Al Giordano a enquêté sur l'hôte du Président. Pour lui, les liens de Ramirez avec le narcotrafic ne sont pas de vieilles rumeurs.
(De Mexico) Il y a deux semaines, Rue89 s'interrogeait sur la réputation sulfureuse du banquier qui a accueilli Nicolas Sarkozy et son épouse lors de leur séjour au Mexique.
En rappelant que Roberto Hernandez Ramirez avait été accusé par la presse d'avoir entretenu des liens avec le narcotrafic, et que les procès en diffamation intenté par ce banquier contre ses accusateurs avaient échoué, tant au Mexique qu'aux Etats-Unis.
Samedi, sur le plateau de « + Clair », l'émission de Canal+, le porte-parole de l'UMP, Frédéric Lefebvre, a accusé Rue89 d'avoir relayé de simples « rumeurs ». (Ecouter le son)
Rue89 a rencontré Al Giordano, de passage au Mexique. Al Giordano est un des deux journalistes qui a gagné un procès contre Hernandez Ramirez, suite à des enquêtes qui révèlaient les activités pour le moins suspectes du banquier.
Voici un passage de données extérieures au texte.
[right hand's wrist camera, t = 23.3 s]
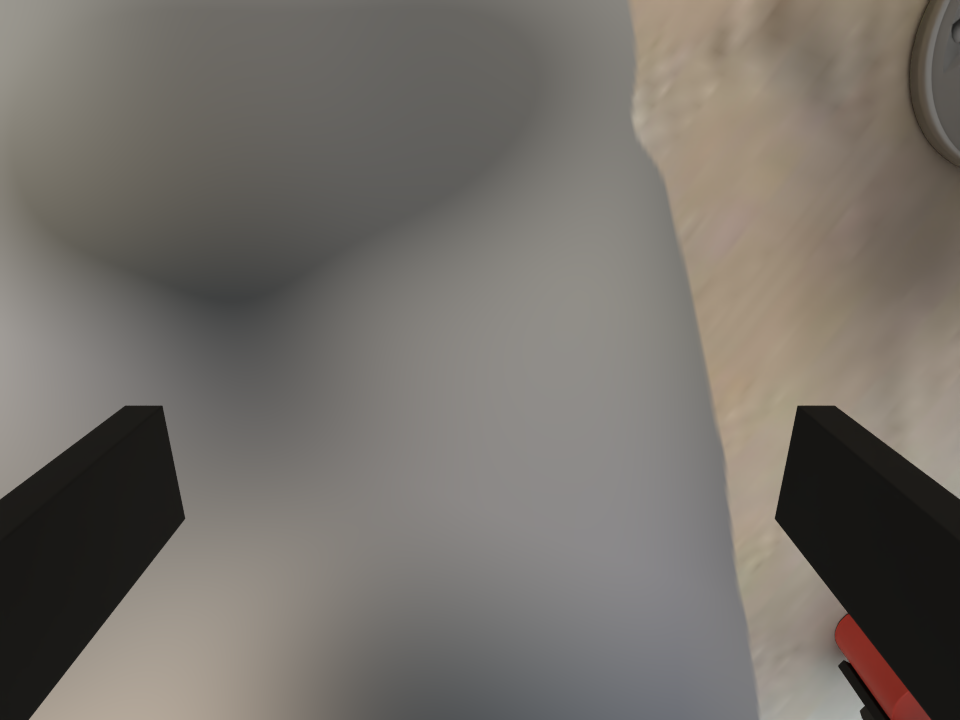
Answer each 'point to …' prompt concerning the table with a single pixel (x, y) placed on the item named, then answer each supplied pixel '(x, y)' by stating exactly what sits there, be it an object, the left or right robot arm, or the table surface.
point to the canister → (877, 673)
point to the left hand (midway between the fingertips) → (878, 644)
Le porte-parole de l'UMP, en France, estime que vos enquêtes sur les liens entre Hernandez Ramirez et le narcotrafic sont des « rumeurs » remontant aux « années 80 ». Il a déclaré sur un plateau de télévision que Ramirez n'avait jamais été inquiété...
Ces rumeurs ne datent pas des années 80, mais elles ont été confirmées par la Cour suprême de New York en 2001. Monsieur le porte-parole, pourquoi parlez-vous de rumeurs quand il s'agit de faits avérés, confirmés par la justice ? Qui cherchez-vous à protéger dans cette histoire ?
C'est une habitude de dénigrer ainsi en parlant de rumeurs, mais cette fois, pas de chance, la justice nous donne raison.
Comment avez-vous connu Roberto Hernandez Ramirez ?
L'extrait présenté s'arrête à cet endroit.